Il demanda ensuite que les éléments douteux soient mis hors d’état de nuire. Il annonça la création d’un Comité permanent de vigilance qui, jour et nuit, sera prêt à répondre à tous les appels.
« Nous avons demandé au gouvernement qu’il prenne des engagements et qu’il les tienne.
« Ce que nous défendons, c’est nos libertés, c’est la République. Nous voulons interdire au fascisme de passer.
La résolution suivante fut alors votée par acclamations.
L’assistance se dispersa ensuite dans le plus grand calme.
La résolution
Les travailleurs républicains de Poitiers réunis le 24 avril 1961 à la Maison du peuple :
- Proclament leur attachement indéfectible à la démocratie et aux institutions républicaines.
- Fermement décidés à barrer la route à toute tentative fasciste de prise de pouvoir, ils exigent du gouvernement la mise à leur disposition de tous moyens utiles pour y parvenir.
- Ils réclament la mise hors d’état de nuire immédiate de tous les éléments factieux.
- Ils demandent à tous les travailleurs de se considérer en état de mobilisation permanente afin que par leur vigilance toute tentative de sabotage ou de subversion soit rendue impossible.

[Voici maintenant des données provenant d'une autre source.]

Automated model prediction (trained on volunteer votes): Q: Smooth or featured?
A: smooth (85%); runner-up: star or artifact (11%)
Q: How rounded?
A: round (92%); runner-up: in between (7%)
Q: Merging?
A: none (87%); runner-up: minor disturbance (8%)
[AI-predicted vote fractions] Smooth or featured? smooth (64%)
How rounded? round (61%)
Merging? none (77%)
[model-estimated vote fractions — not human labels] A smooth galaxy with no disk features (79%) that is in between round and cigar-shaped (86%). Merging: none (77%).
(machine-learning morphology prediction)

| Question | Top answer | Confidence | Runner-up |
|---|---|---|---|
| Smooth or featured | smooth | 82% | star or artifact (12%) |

- Ils ne tolèrent pas que les coupables échappent au châtiment que mérite leur rébellion.
- Ils adressent aux jeunes appelés servant en Algérie l’expression de leur entière solidarité et les engagent à refuser de participer au « pronunciamento » et à défendre en Algérie même la légalité républicaine ».

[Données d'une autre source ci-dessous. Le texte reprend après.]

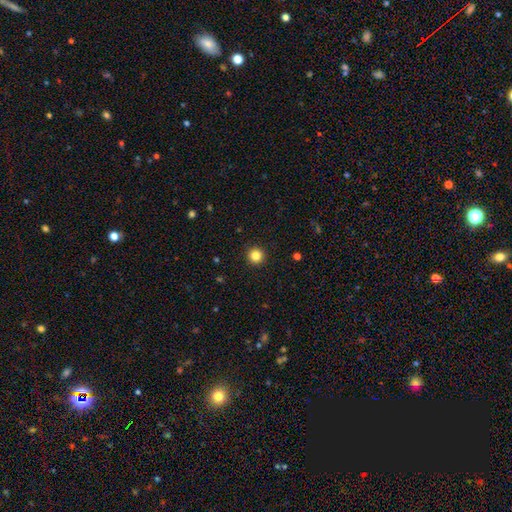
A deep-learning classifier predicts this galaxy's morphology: Smooth or featured?
  - smooth: 84% *
  - star or artifact: 12%
  - featured or disk: 4%
How rounded?
  - round: 96% *
  - in between: 3%
  - cigar-shaped: 1%
Merging?
  - none: 93% *
  - minor disturbance: 4%
  - major disturbance: 2%
  - merger: 1%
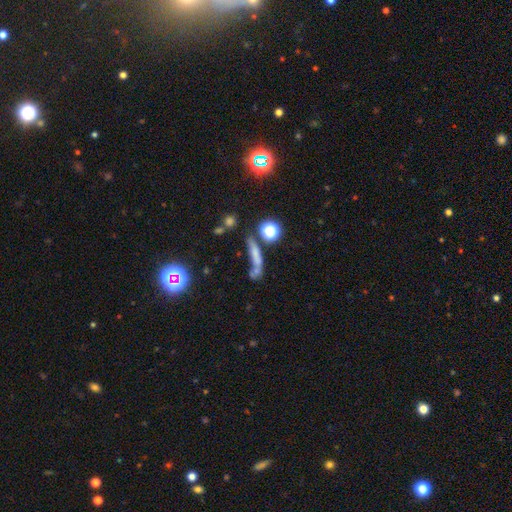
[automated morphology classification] Smooth or featured? Predicted: smooth (p=0.54). How rounded? Predicted: cigar-shaped (p=0.66). Merging? Predicted: none (p=0.43).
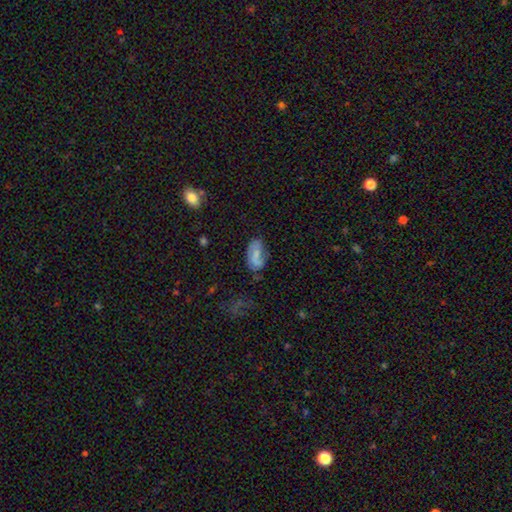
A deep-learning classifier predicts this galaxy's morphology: Q: Smooth or featured?
A: smooth (57%); runner-up: featured or disk (34%)
Q: How rounded?
A: in between (91%); runner-up: round (5%)
Q: Merging?
A: none (54%); runner-up: minor disturbance (28%)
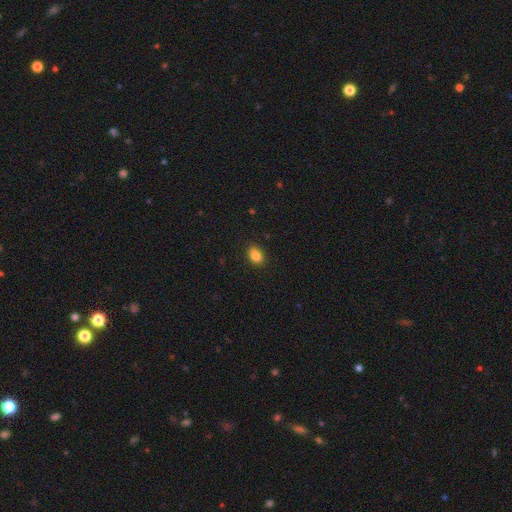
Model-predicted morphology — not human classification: Smooth or featured: smooth — 85% (star or artifact — 10%)
How rounded: in between — 70% (round — 29%)
Merging: none — 89% (minor disturbance — 8%)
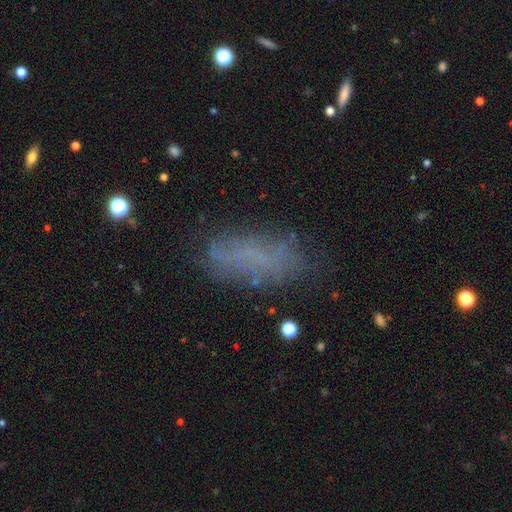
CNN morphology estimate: This is possibly a smooth galaxy (59%). How rounded: likely in between (73%). Merging: likely none (66%).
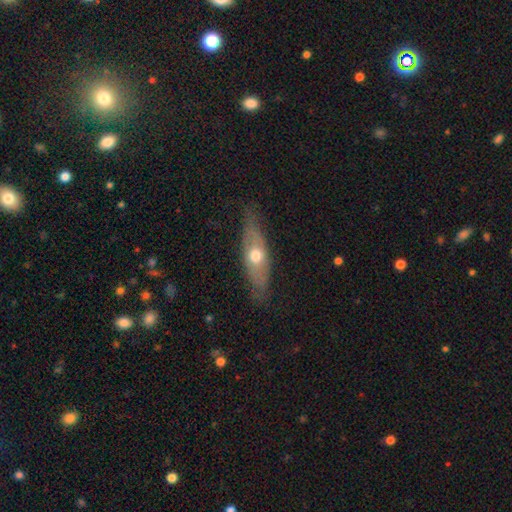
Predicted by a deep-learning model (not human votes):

Les partis politiques suivants : Parti communiste Français, MRP, UNR, Parti socialiste SFIO, Parti Socialiste Unifié avaient envoyé des délégations au meeting. Ils ont déclaré apporter leur soutien total aux centrales syndicales engagées dans la lutte contre les factieux et approuvent la motion votée à l’issue de cette manifestation.